#### Directive
Copy each of the following lines of material precisely, character for character.
START
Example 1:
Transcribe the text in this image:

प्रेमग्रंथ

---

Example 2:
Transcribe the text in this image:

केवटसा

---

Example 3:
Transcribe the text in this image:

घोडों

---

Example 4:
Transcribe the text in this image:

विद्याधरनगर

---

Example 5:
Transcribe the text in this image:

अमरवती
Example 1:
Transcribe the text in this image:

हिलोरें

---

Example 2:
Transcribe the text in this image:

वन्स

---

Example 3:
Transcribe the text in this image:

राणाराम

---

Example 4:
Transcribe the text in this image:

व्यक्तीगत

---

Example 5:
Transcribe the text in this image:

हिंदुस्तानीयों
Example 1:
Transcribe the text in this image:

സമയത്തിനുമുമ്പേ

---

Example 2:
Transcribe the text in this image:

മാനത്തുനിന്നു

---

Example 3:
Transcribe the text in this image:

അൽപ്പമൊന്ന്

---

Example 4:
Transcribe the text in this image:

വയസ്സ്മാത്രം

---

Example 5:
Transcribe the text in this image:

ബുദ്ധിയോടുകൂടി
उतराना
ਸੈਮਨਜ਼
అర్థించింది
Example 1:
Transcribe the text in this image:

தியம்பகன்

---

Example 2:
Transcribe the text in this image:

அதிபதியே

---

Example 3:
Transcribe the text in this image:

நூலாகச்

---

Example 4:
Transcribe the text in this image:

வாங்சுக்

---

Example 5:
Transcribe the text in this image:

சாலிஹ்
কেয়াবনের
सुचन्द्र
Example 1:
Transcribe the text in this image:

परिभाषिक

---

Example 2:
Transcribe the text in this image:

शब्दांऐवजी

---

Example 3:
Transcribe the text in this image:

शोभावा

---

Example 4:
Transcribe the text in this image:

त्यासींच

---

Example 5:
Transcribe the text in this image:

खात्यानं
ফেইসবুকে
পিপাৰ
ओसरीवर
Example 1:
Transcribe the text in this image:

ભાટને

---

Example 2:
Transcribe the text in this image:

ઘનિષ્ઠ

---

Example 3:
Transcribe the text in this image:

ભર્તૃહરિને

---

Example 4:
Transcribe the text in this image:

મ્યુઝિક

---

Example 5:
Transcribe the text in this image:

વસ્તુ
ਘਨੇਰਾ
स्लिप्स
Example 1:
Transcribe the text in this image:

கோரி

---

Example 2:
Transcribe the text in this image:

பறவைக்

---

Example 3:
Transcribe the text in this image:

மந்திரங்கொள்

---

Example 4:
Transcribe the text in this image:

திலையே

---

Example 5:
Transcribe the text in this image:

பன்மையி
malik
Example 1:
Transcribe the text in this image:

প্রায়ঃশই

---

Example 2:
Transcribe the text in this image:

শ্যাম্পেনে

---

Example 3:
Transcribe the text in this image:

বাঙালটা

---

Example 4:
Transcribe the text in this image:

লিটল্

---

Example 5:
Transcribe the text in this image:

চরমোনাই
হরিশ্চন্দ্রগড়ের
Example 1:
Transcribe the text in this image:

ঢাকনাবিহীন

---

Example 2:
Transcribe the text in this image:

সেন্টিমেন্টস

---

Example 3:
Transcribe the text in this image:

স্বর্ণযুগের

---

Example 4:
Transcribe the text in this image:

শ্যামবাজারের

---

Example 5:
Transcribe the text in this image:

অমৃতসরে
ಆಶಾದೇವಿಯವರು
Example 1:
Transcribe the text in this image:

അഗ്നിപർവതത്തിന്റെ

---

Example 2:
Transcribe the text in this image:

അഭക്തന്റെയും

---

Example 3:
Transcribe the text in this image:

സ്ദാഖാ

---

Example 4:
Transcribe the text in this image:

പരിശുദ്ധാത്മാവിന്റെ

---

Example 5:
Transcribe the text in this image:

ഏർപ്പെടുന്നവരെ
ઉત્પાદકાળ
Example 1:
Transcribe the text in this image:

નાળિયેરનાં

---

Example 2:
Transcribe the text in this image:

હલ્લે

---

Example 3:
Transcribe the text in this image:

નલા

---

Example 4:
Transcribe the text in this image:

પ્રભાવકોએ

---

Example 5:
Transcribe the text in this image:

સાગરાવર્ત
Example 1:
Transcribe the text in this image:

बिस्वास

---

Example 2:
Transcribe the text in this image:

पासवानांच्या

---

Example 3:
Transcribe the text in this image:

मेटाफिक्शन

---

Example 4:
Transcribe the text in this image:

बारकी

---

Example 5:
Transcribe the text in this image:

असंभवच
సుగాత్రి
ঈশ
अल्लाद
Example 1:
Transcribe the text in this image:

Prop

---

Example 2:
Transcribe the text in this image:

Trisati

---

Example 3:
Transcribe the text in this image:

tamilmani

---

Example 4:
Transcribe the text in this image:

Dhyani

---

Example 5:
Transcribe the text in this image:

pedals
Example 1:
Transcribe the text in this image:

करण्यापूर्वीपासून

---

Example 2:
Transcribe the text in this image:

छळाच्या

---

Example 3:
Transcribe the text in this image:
END
#### Task response
Example 1:
Transcribe the text in this image:

प्रेमग्रंथ

---

Example 2:
Transcribe the text in this image:

केवटसा

---

Example 3:
Transcribe the text in this image:

घोडों

---

Example 4:
Transcribe the text in this image:

विद्याधरनगर

---

Example 5:
Transcribe the text in this image:

अमरवती
Example 1:
Transcribe the text in this image:

हिलोरें

---

Example 2:
Transcribe the text in this image:

वन्स

---

Example 3:
Transcribe the text in this image:

राणाराम

---

Example 4:
Transcribe the text in this image:

व्यक्तीगत

---

Example 5:
Transcribe the text in this image:

हिंदुस्तानीयों
Example 1:
Transcribe the text in this image:

സമയത്തിനുമുമ്പേ

---

Example 2:
Transcribe the text in this image:

മാനത്തുനിന്നു

---

Example 3:
Transcribe the text in this image:

അൽപ്പമൊന്ന്

---

Example 4:
Transcribe the text in this image:

വയസ്സ്മാത്രം

---

Example 5:
Transcribe the text in this image:

ബുദ്ധിയോടുകൂടി
उतराना
ਸੈਮਨਜ਼
అర్థించింది
Example 1:
Transcribe the text in this image:

தியம்பகன்

---

Example 2:
Transcribe the text in this image:

அதிபதியே

---

Example 3:
Transcribe the text in this image:

நூலாகச்

---

Example 4:
Transcribe the text in this image:

வாங்சுக்

---

Example 5:
Transcribe the text in this image:

சாலிஹ்
কেয়াবনের
सुचन्द्र
Example 1:
Transcribe the text in this image:

परिभाषिक

---

Example 2:
Transcribe the text in this image:

शब्दांऐवजी

---

Example 3:
Transcribe the text in this image:

शोभावा

---

Example 4:
Transcribe the text in this image:

त्यासींच

---

Example 5:
Transcribe the text in this image:

खात्यानं
ফেইসবুকে
পিপাৰ
ओसरीवर
Example 1:
Transcribe the text in this image:

ભાટને

---

Example 2:
Transcribe the text in this image:

ઘનિષ્ઠ

---

Example 3:
Transcribe the text in this image:

ભર્તૃહરિને

---

Example 4:
Transcribe the text in this image:

મ્યુઝિક

---

Example 5:
Transcribe the text in this image:

વસ્તુ
ਘਨੇਰਾ
स्लिप्स
Example 1:
Transcribe the text in this image:

கோரி

---

Example 2:
Transcribe the text in this image:

பறவைக்

---

Example 3:
Transcribe the text in this image:

மந்திரங்கொள்

---

Example 4:
Transcribe the text in this image:

திலையே

---

Example 5:
Transcribe the text in this image:

பன்மையி
malik
Example 1:
Transcribe the text in this image:

প্রায়ঃশই

---

Example 2:
Transcribe the text in this image:

শ্যাম্পেনে

---

Example 3:
Transcribe the text in this image:

বাঙালটা

---

Example 4:
Transcribe the text in this image:

লিটল্

---

Example 5:
Transcribe the text in this image:

চরমোনাই
হরিশ্চন্দ্রগড়ের
Example 1:
Transcribe the text in this image:

ঢাকনাবিহীন

---

Example 2:
Transcribe the text in this image:

সেন্টিমেন্টস

---

Example 3:
Transcribe the text in this image:

স্বর্ণযুগের

---

Example 4:
Transcribe the text in this image:

শ্যামবাজারের

---

Example 5:
Transcribe the text in this image:

অমৃতসরে
ಆಶಾದೇವಿಯವರು
Example 1:
Transcribe the text in this image:

അഗ്നിപർവതത്തിന്റെ

---

Example 2:
Transcribe the text in this image:

അഭക്തന്റെയും

---

Example 3:
Transcribe the text in this image:

സ്ദാഖാ

---

Example 4:
Transcribe the text in this image:

പരിശുദ്ധാത്മാവിന്റെ

---

Example 5:
Transcribe the text in this image:

ഏർപ്പെടുന്നവരെ
ઉત્પાદકાળ
Example 1:
Transcribe the text in this image:

નાળિયેરનાં

---

Example 2:
Transcribe the text in this image:

હલ્લે

---

Example 3:
Transcribe the text in this image:

નલા

---

Example 4:
Transcribe the text in this image:

પ્રભાવકોએ

---

Example 5:
Transcribe the text in this image:

સાગરાવર્ત
Example 1:
Transcribe the text in this image:

बिस्वास

---

Example 2:
Transcribe the text in this image:

पासवानांच्या

---

Example 3:
Transcribe the text in this image:

मेटाफिक्शन

---

Example 4:
Transcribe the text in this image:

बारकी

---

Example 5:
Transcribe the text in this image:

असंभवच
సుగాత్రి
ঈশ
अल्लाद
Example 1:
Transcribe the text in this image:

Prop

---

Example 2:
Transcribe the text in this image:

Trisati

---

Example 3:
Transcribe the text in this image:

tamilmani

---

Example 4:
Transcribe the text in this image:

Dhyani

---

Example 5:
Transcribe the text in this image:

pedals
Example 1:
Transcribe the text in this image:

करण्यापूर्वीपासून

---

Example 2:
Transcribe the text in this image:

छळाच्या

---

Example 3:
Transcribe the text in this image:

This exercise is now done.